USA TODAY obtained Afghan government records, evidence collected by humanitarian groups, including the Red Cross, and a confidential United Nations investigation. A reporter traveled to Afghanistan to interview government officials, investigators, first responders, witnesses and villagers who survived.
Together, the records and interviews tell the story of a disaster that was months in the making as military and company officials ignored warnings about the men they hired to provide intelligence and security. The records reveal that the Defense Department downplayed or denied the fatal mistakes surrounding the tragedy for years.
It all began in 2007 when ArmorGroup, a private security company working on a Pentagon subcontract, hired two warlords on the intelligence payroll to provide armed guards at an airfield on the western edge of Afghanistan. Those warlords fought each other for control of the weapons and money ArmorGroup gave out. The tangle of espionage and infighting eventually drew in the very same military units that helped empower the warlords in the first place.
The breakdowns in the U.S. military intelligence machine culminated with the raid itself. Some troops were never warned of Azizabad’s civilian population, and the special operation commanders who did know unleashed devastating force from the air anyway.
“If they fled into the building, we were asking him to basically drop the building,” a Marine who was coordinating with the gunship testified.
After initially insisting five to seven civilians died, Pentagon officials adjusted that to 33 after photos and videos proved the official count wrong. Separate reviews by the Afghan government, Red Cross, United Nations and Afghan Independent Human Rights Commission put the deaths at more than 70.
After two Pentagon investigations, the U.S. military denied any wrongdoing. Defense Department officials declined to comment for this story.
A Senate Armed Services Committee inquiry in 2010 laid blame with both ArmorGroup and the Defense Department
for doing business with the warlords. In response, then-Defense Secretary Robert Gates issued a letter recognizing problems with contract oversight, which he pledged to fix.

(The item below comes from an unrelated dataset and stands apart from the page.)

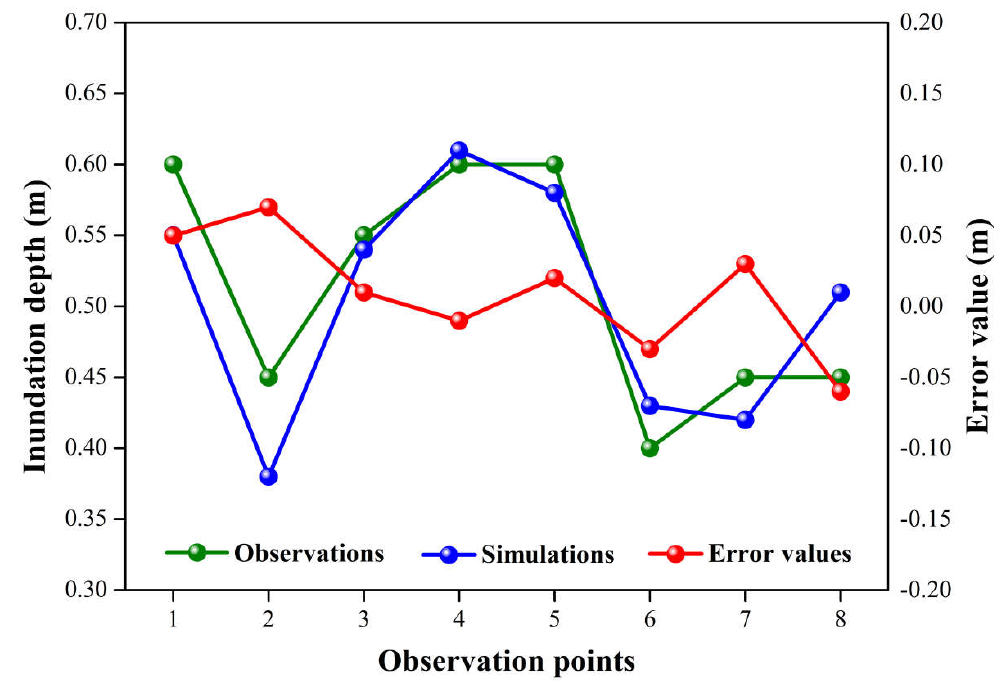
Figure A1. Calibration of the PCSWMM model.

Lt. Col. Rachel E. VanLandingham, a retired officer with the Judge Advocate General's Corps and the chief of international law at Central Command’s headquarters during the Azizabad raid, said the commanders responsible for investigating the incident seemed to ignore the failures instead of learning from them. She did not know the details of the raid or the military’s response until contacted by USA TODAY. “The CENTCOM investigation seemed more worried about looking good than being good,” VanLandingham, a law professor at Southwestern Law School in Los Angeles, said. “Everyone who deploys in Afghanistan should know this incident.”
G4S, the world’s largest private security company, purchased ArmorGroup in 2008 – after the company signed its contract with the Pentagon to provide security at the airfield but before the Azizabad raid. Executives at ArmorGroup, which G4S dissolved into another subsidiary it sold in 2014, considered their decisions at the time to be the best option to keep those inside the base safe, according to emails collected by Senate investigators.
G4S declined to comment for this story, except to say ArmorGroup is a former G4S subsidiary that wasn’t under direct control of the parent company.
Some of the employees who were operating the air base contracts near Azizabad agreed to speak out.
“It was wholesale slaughter,” David McDonnell, a former ArmorGroup director who oversaw mine clearing projects in Afghanistan, said in an interview. “And it didn’t need to be.”
His colleague Tony Thompson worked with some of the villagers killed in the raid. Thompson told USA TODAY he has spent much of the past decade wrestling with the truth.
“Their families died, and they still don’t know why,” he said. “You’ll never bring them back. But you need to know how and why it happened.”